L'article 319 du Code pénal punissant aussi l'homicide involontaire commis, selon ses termes, « par maladresse, imprudence, inattention, négligence », L'Humanité demande, sous le titre « Les responsabilités », que la compagnie soit incriminée sur ces fondements. Il lui est en effet reproché d'avoir, en dépit de tous les avertissements, persisté à faire tirer par des locomotives puissantes, dans des pentes accentuées, des convois lourds aux attelages fragiles, alors que des « mesures élémentaires de prudence » telles la diminution des charges ou l'adjonction d'une machine de renfort en pousse auraient prévenu le drame.
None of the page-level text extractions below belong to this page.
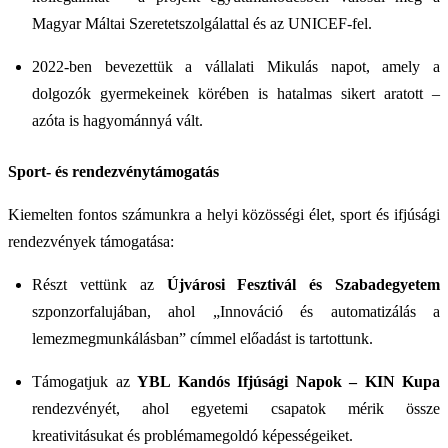
Magyar Máltai Szeretetszolgálattal és az UNICEF-fel.
2022-ben bevezettük a vállalati Mikulás napot, amely a
dolgozók gyermekeinek körében is hatalmas sikert aratott –
azóta is hagyománnyá vált.
Sport- és rendezvénytámogatás
Kiemelten fontos számunkra a helyi közösségi élet, sport és ifjúsági
rendezvények támogatása:
Részt vettünk az
Újvárosi Fesztivál és Szabadegyetem
szponzorfalujában, ahol „Innováció és automatizálás a
lemezmegmunkálásban” címmel előadást is tartottunk.
Támogatjuk az
YBL Kandós Ifjúsági Napok – KIN Kupa
rendezvényét, ahol egyetemi csapatok mérik össze
kreativitásukat és problémamegoldó képességeiket.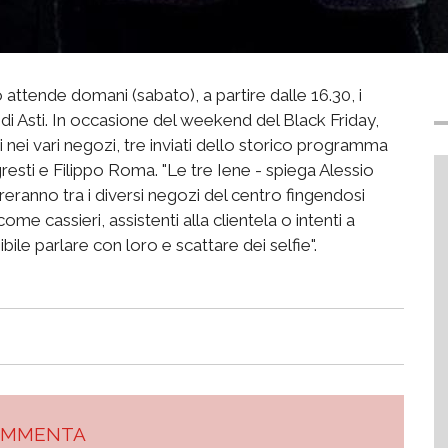
attende domani (sabato), a partire dalle 16.30, i
i Asti. In occasione del weekend del Black Friday,
 nei vari negozi, tre inviati dello storico programma
gresti e Filippo Roma. "Le tre Iene - spiega Alessio
reranno tra i diversi negozi del centro fingendosi
ome cassieri, assistenti alla clientela o intenti a
ile parlare con loro e scattare dei selfie".
OMMENTA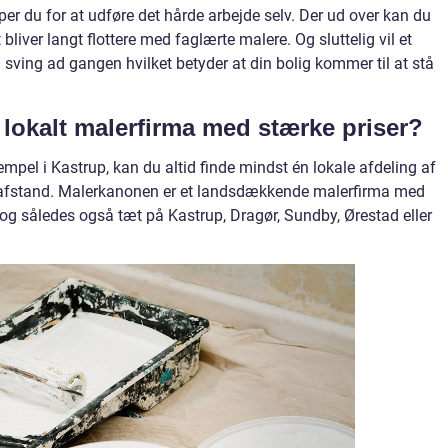
er du for at udføre det hårde arbejde selv. Der ud over kan du
bliver langt flottere med faglærte malere. Og sluttelig vil et
 sving ad gangen hvilket betyder at din bolig kommer til at stå
t lokalt malerfirma med stærke priser?
pel i Kastrup, kan du altid finde mindst én lokale afdeling af
 afstand. Malerkanonen er et landsdækkende malerfirma med
– og således også tæt på Kastrup, Dragør, Sundby, Ørestad eller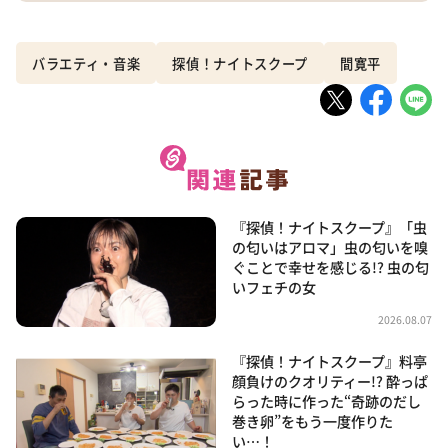
バラエティ・音楽
探偵！ナイトスクープ
間寛平
『探偵！ナイトスクープ』「虫
の匂いはアロマ」虫の匂いを嗅
ぐことで幸せを感じる!? 虫の匂
いフェチの女
2026.08.07
『探偵！ナイトスクープ』料亭
顔負けのクオリティー!? 酔っぱ
らった時に作った“奇跡のだし
巻き卵”をもう一度作りた
い…！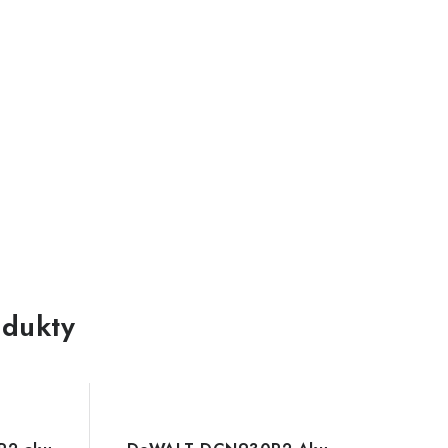
dukty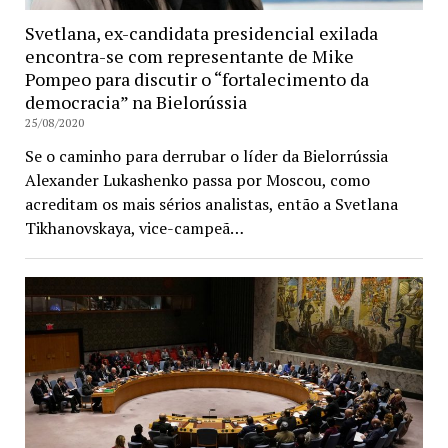
Svetlana, ex-candidata presidencial exilada
encontra-se com representante de Mike
Pompeo para discutir o “fortalecimento da
democracia” na Bielorússia
25/08/2020
Se o caminho para derrubar o líder da Bielorrússia
Alexander Lukashenko passa por Moscou, como
acreditam os mais sérios analistas, então a Svetlana
Tikhanovskaya, vice-campeã…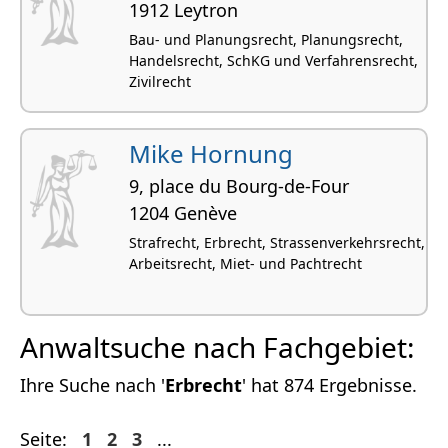
1912 Leytron
Bau- und Planungsrecht, Planungsrecht,
Handelsrecht, SchKG und Verfahrensrecht,
Zivilrecht
Mike Hornung
9, place du Bourg-de-Four
1204 Genève
Strafrecht, Erbrecht, Strassenverkehrsrecht,
Arbeitsrecht, Miet- und Pachtrecht
Anwaltsuche nach Fachgebiet:
Ihre Suche nach '
Erbrecht
' hat 874 Ergebnisse.
Seite:
1
2
3
...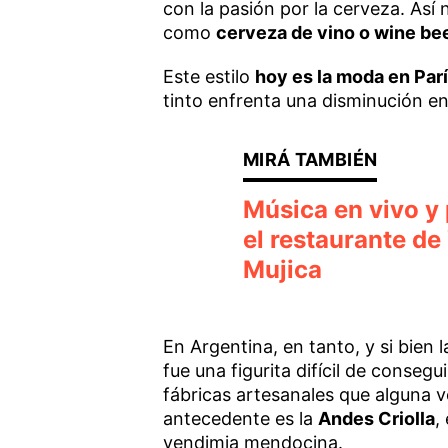
con la pasión por la cerveza. Así 
como
cerveza de vino o wine bee
Este estilo
hoy es la moda en Par
tinto enfrenta una disminución en
Música en vivo y 
el restaurante d
Mujica
En Argentina, en tanto, y si bien 
fue una figurita difícil de conseg
fábricas artesanales que alguna ve
antecedente es la
Andes Criolla
,
vendimia mendocina.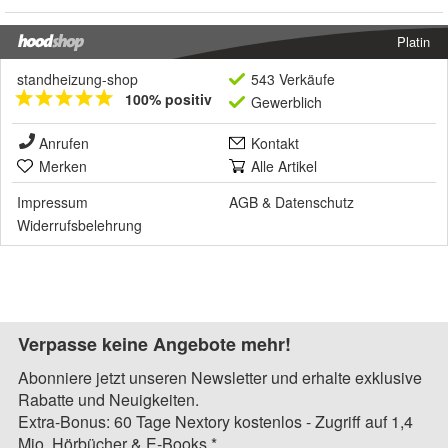
Platin
standheizung-shop
543 Verkäufe
100% positiv
Gewerblich
Anrufen
Kontakt
Merken
Alle Artikel
Impressum
AGB
&
Datenschutz
Widerrufsbelehrung
Verpasse keine Angebote mehr!
Abonniere jetzt unseren Newsletter und erhalte exklusive
Rabatte und Neuigkeiten.
Extra-Bonus: 60 Tage Nextory kostenlos - Zugriff auf 1,4
Mio. Hörbücher & E-Books.*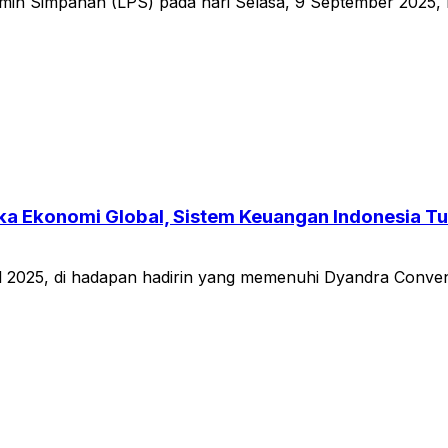
min Simpanan (LPS) pada hari Selasa, 9 September 2025,
ka Ekonomi Global, Sistem Keuangan Indonesia T
val 2025, di hadapan hadirin yang memenuhi Dyandra Conv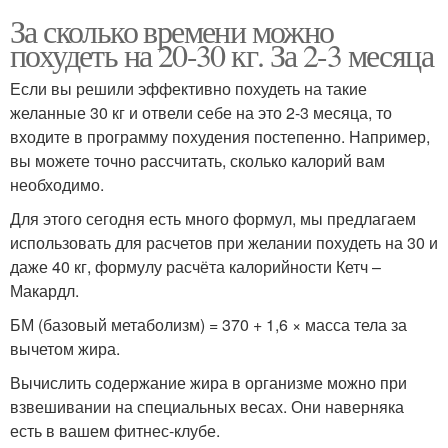
За сколько времени можно
похудеть на 20-30 кг. За 2-3 месяца
Если вы решили эффективно похудеть на такие
желанные 30 кг и отвели себе на это 2-3 месяца, то
входите в программу похудения постепенно. Например,
вы можете точно рассчитать, сколько калорий вам
необходимо.
Для этого сегодня есть много формул, мы предлагаем
использовать для расчетов при желании похудеть на 30 и
даже 40 кг, формулу расчёта калорийности Кетч –
Макардл.
БМ (базовый метаболизм) = 370 + 1,6 × масса тела за
вычетом жира.
Вычислить содержание жира в организме можно при
взвешивании на специальных весах. Они наверняка
есть в вашем фитнес-клубе.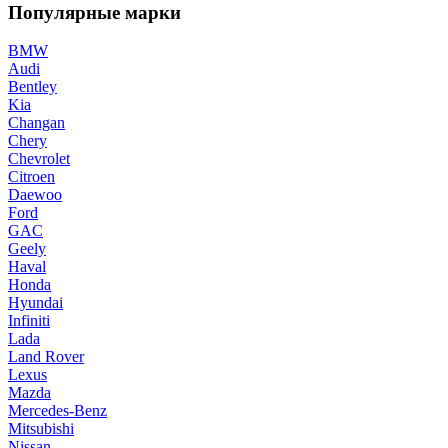
Популярные марки
BMW
Audi
Bentley
Kia
Changan
Chery
Chevrolet
Citroen
Daewoo
Ford
GAC
Geely
Haval
Honda
Hyundai
Infiniti
Lada
Land Rover
Lexus
Mazda
Mercedes-Benz
Mitsubishi
Nissan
Toutefois, si pour le journal « c'est bien à l'imprévoyance coupable de la Compagnie que les malheureuses victimes de l'accident doivent leur fin atroce »[23], le droit pénal de l'époque exclut les poursuites contre les personnes morales. Seuls des individus peuvent donc être incriminés, et le juge d'instruction n'estimera pas opportun de rechercher dans la hiérarchie de la compagnie les cadres ou les dirigeants responsables de ses pratiques dangereuses. Du moins, à défaut de responsabilité pénale, le PO sera-t-il civilement condamné.
L'indemnisation des familles des agents de la compagnie tués dans l'accident relève de la loi sur l'indemnisation des accidents du travail, et ne donne pas lieu à un contentieux devant les tribunaux. En revanche, le PO prétendant appliquer les mêmes règles pour les dommages subis par les ouvriers voyageant dans le train une fois leur journée de travail finie, le tribunal civil de Brive sera saisi[24] Dans un jugement du 15 juillet 1909[25], cette juridiction écarte l'hypothèse d'un accident du travail au profit de l'application du régime général de responsabilité pour faute délictuelle prévu par l'article 1382 du Code Civil. Sur ce fondement, il juge ensuite qu'« il est constant, au vu de tous les éléments de la cause, qu'il y a eu faute commise par la compagnie d'Orléans ou par ses préposés », et indemnise les victimes.
L'émotion soulevée par le récit, abondamment diffusé par les journaux, de la mort horrible du cheminot coincé sous sa machine, suppliant en vain que l'on abrège ses souffrances[26], a également ouvert un débat sur un thème jusque-là peu abordé en France, celui de l'euthanasie. La question a d'abord été évoquée par le journal La Croix dans une rubrique « Miettes doctrinales » demandant « Peut-on tuer par pitié? »[27], puis reprise sous le même titre quelques jours plus tard dans un organe de la presse populaire[28].